Conscience butt out when gummint speaks

The bothersome thing about the birth control discussion is the ongoing defense of conscience as regards resisting church teaching combined with disrespect for conscience as regards government mandate.

Chi Trib today on the point is interesting.  It’s Rex Huppke on birth control etc. in John Kass’s spot, which I would link if the Trib site were not so uncooperative in the matter. 

More later on this, but have to get off now to post-mass breakfast with my friends Winnie and Mair.

Later: Ho-kay, Trib has Huppke-column link now.

In context of the above about conscience, consider what Notre Dame liberal studies prof Clark Power said.

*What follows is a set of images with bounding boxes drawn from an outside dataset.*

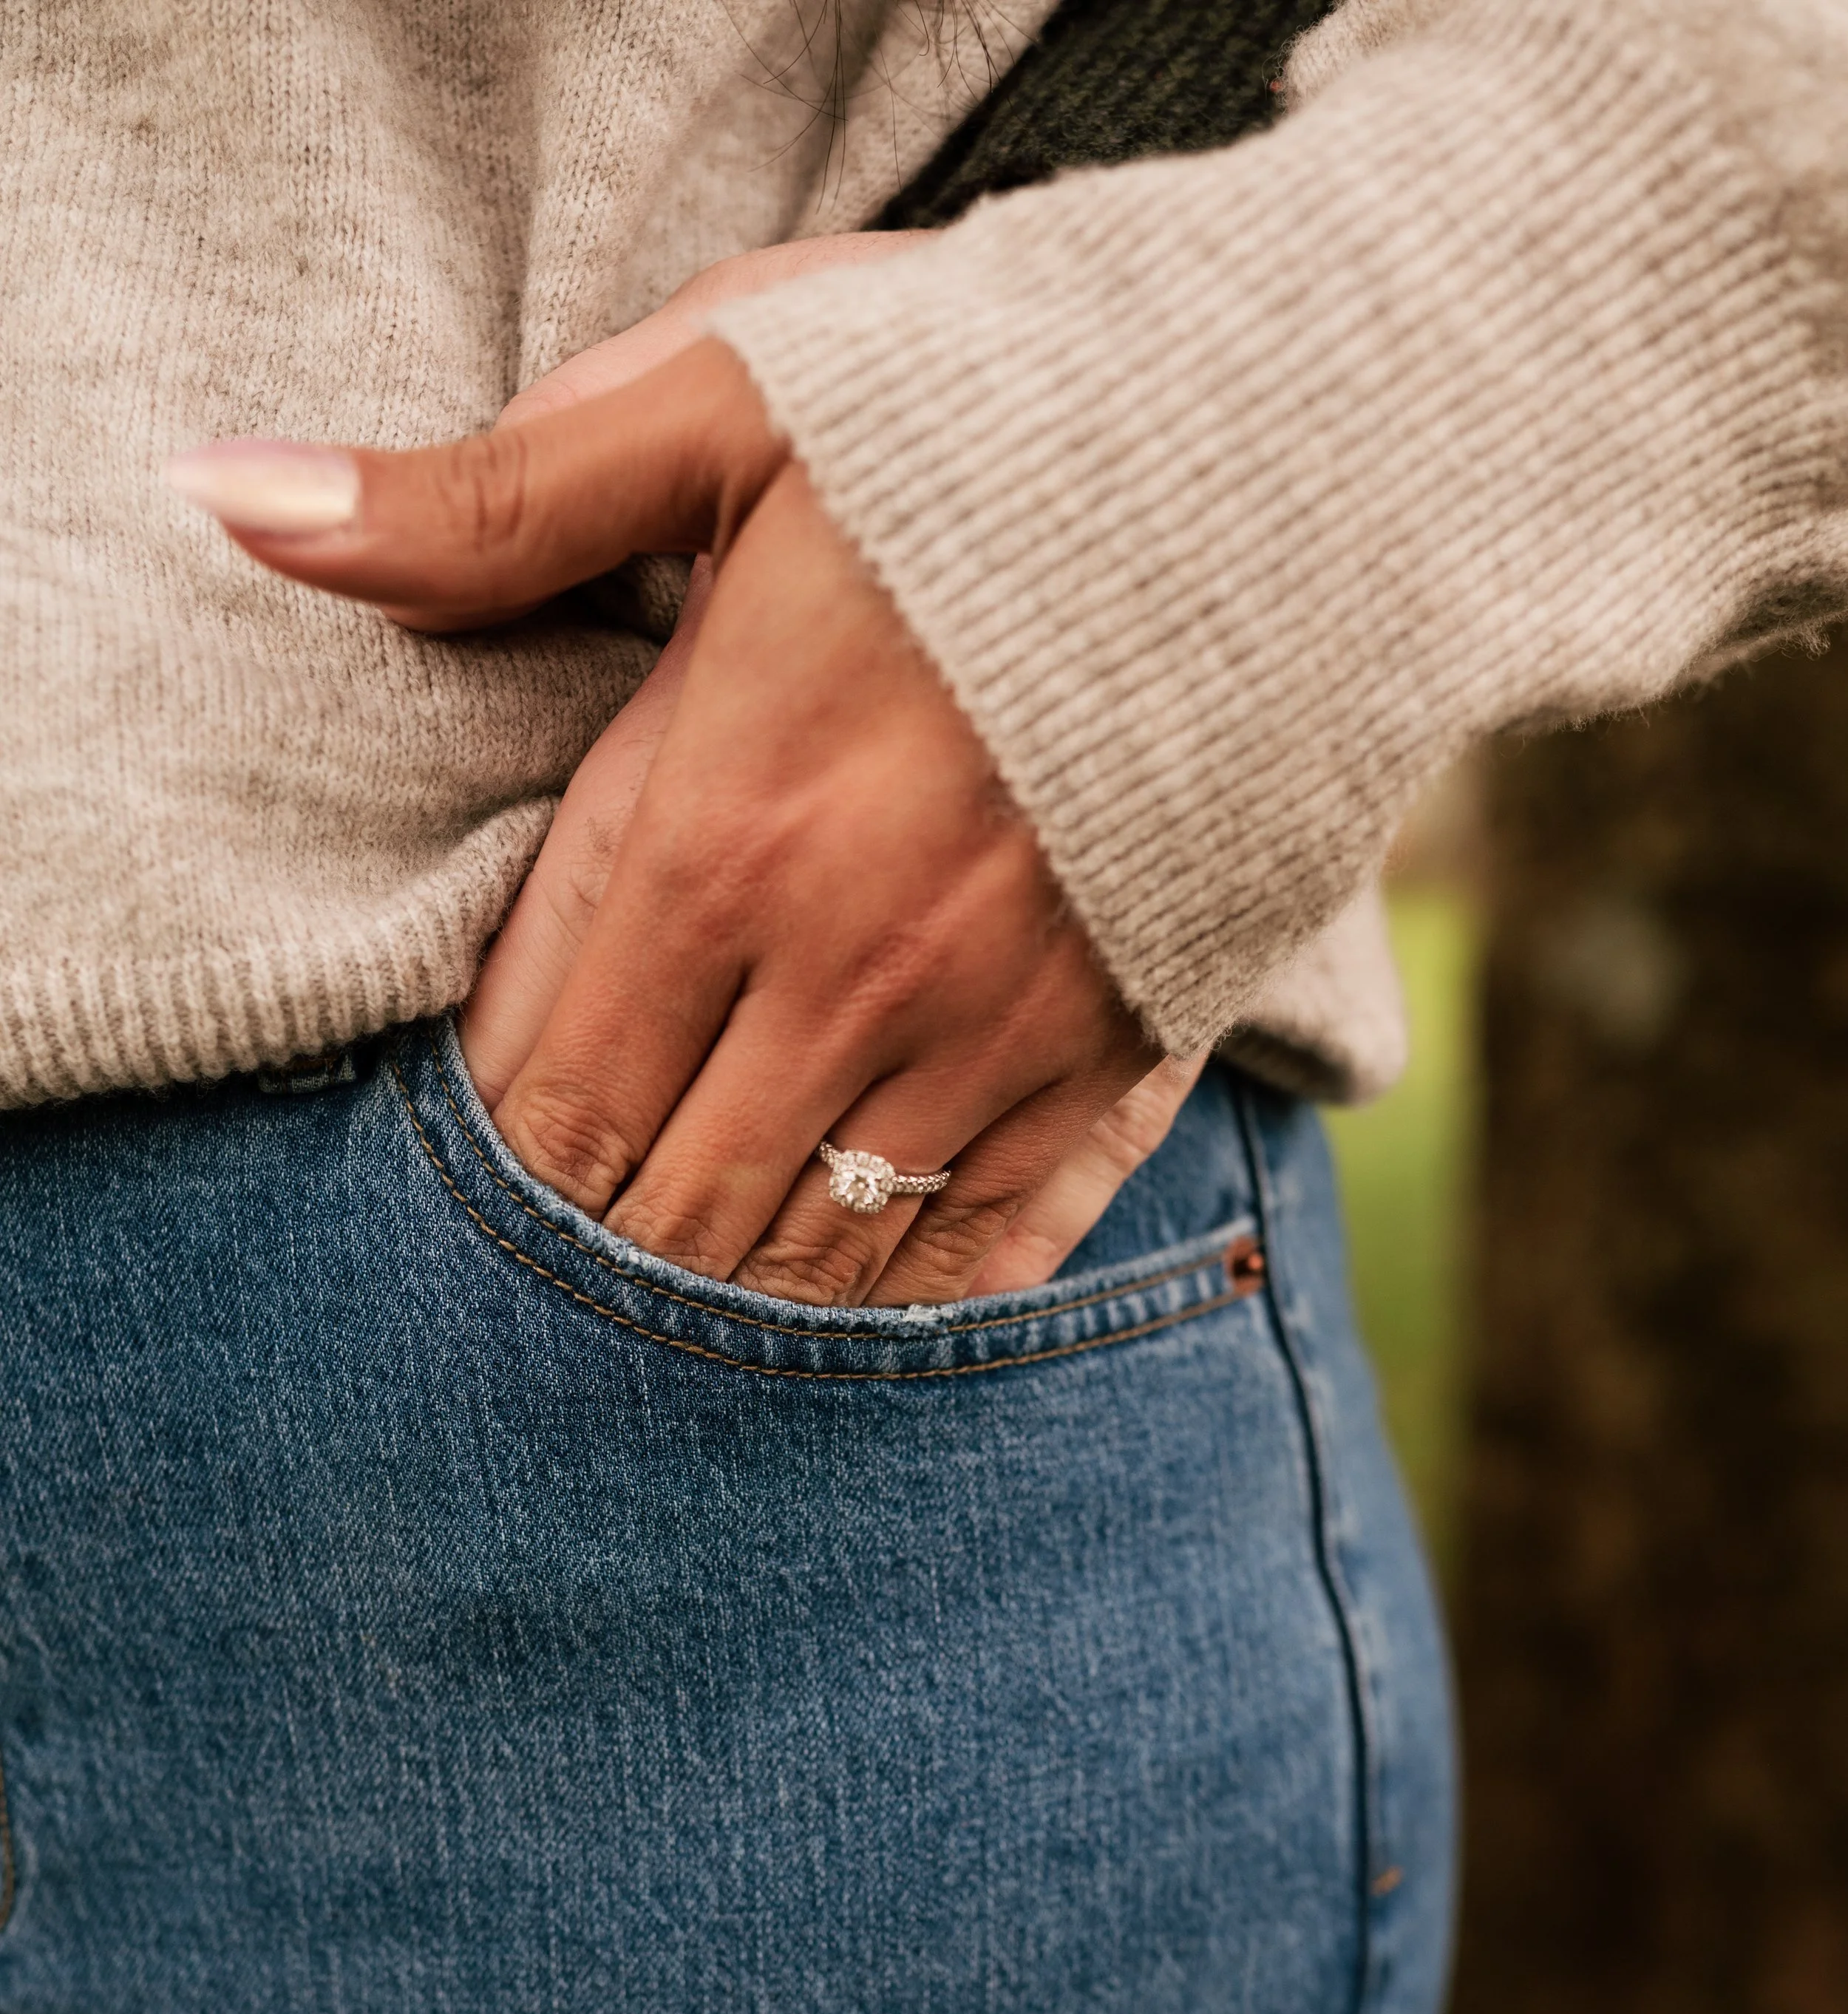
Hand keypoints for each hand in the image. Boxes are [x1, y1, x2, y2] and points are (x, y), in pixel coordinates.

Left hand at [170, 295, 1201, 1303]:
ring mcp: (993, 1030)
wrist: (1305, 454)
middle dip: (603, 1252)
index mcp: (721, 826)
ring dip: (737, 1298)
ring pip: (818, 1258)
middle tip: (578, 1264)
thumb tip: (234, 503)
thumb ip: (491, 498)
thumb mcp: (724, 403)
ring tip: (694, 1305)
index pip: (550, 1084)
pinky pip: (988, 1247)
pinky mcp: (1121, 1056)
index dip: (503, 1155)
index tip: (495, 1161)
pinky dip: (904, 1301)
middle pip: (669, 1203)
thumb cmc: (987, 424)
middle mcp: (848, 966)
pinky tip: (861, 1306)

Power — who spent seven years in a Catholic seminary [relevance not at all clear here] — said in an interview: “Some people see it as a liberty issue, and I understand that. But we all know there’s another issue: What about the consciences of Catholics?”

I’ll say.  What about them?  Shouldn’t gummint respect them and not make them buy what they don’t want?

Undoubtedly some Catholics would consider a world view that runs afoul of the church’s teachings to be disqualifying. They’d say, “Sorry, if you feel that way, you’re not a Catholic.”

Not quite.  Rather, it’s “Sorry but we’re not cooperating.”

But Power believes this: “The only way I know to do things right and morally is to have frank and honest discussions about things.”

Yes, and even then you might not know.  And if Power thinks birth control hasn’t been discussed by Catholics, he’s got no business teaching under the golden dome.  Especially in a time of increasing govt incursion into religion.

Catholics conform

Sister tells of her conversion to religious life twenty years previously, has back of her hand for her then-fiance’s wanting 15 kids, depending on how many God decided they should have.  She chose religion for its structured prayer life and conferred ability to “love all,” not just one, failing to mention the other potential fifteen.

Parish school principal to parishioner gathering refers to “common core” curriculum and common report card eliminating A’s and B’s etc. in favor of something else, both “national,” omitting to explain who imposed the common core, etc.  U.S. dept. of education, it turns out.  He mentions the core only in passing, with no questions about what feds have to say about RC schools’ teaching and grading, except that the archdiocese has adopted this common core, etc.

Visiting scholar lectures at RC university to packed small-auditorium crowd of students, nuns, teachers, and others, elicits dismissive chuckles from students about rules for confessors in days of old as to how they were to deal with female penitents, all geared to protect chastity.  No one takes him up on this, which is at least mildly subversive of church as vehicle of grace and role of confession.

RC traditions about (a) family and role of Providence, (b) freedom of church schools from state interference, (c) academic respect for church practices prior to our own enlightened age — each ignored or dismissed by church representatives,  making three cases of bit-by-bit conforming to the age we live in.

Later:  The Common Core was adopted by 40 states including Illinois, whose board of ed explained itself in June of 2010.  The parish school principal assumed too much of his audience or at least of some parts of it.  The archdiocese sells the new report card in a letter to parents last June and explains it at length in a frequent-questions page here.  I can only trust that something similar was offered parish schools by their principals and staffs.

No sooner ordained, complaints about McGuire SJ

The most detailed account yet of Fr. Donald McGuire as molester and the Chicago Jesuit province as looking the other way — for decades.

The newly public documents date from the early 1960s, when a concerned Austrian priest, in imperfect English, first observed in a letter to Chicago Jesuits that Father McGuire, newly ordained and studying in Europe, had much relations with several boys. The reports extend into the last decade, when Father McGuire reportedly ignored admonitions to stop traveling with young assistants, molesting one as late as 2003, as law enforcement was closing in.
. . . . .
McGuire, now 80, was convicted on several counts of sex abuse in state and federal courts in 2006 and 2008, and is serving a 25-year federal sentence.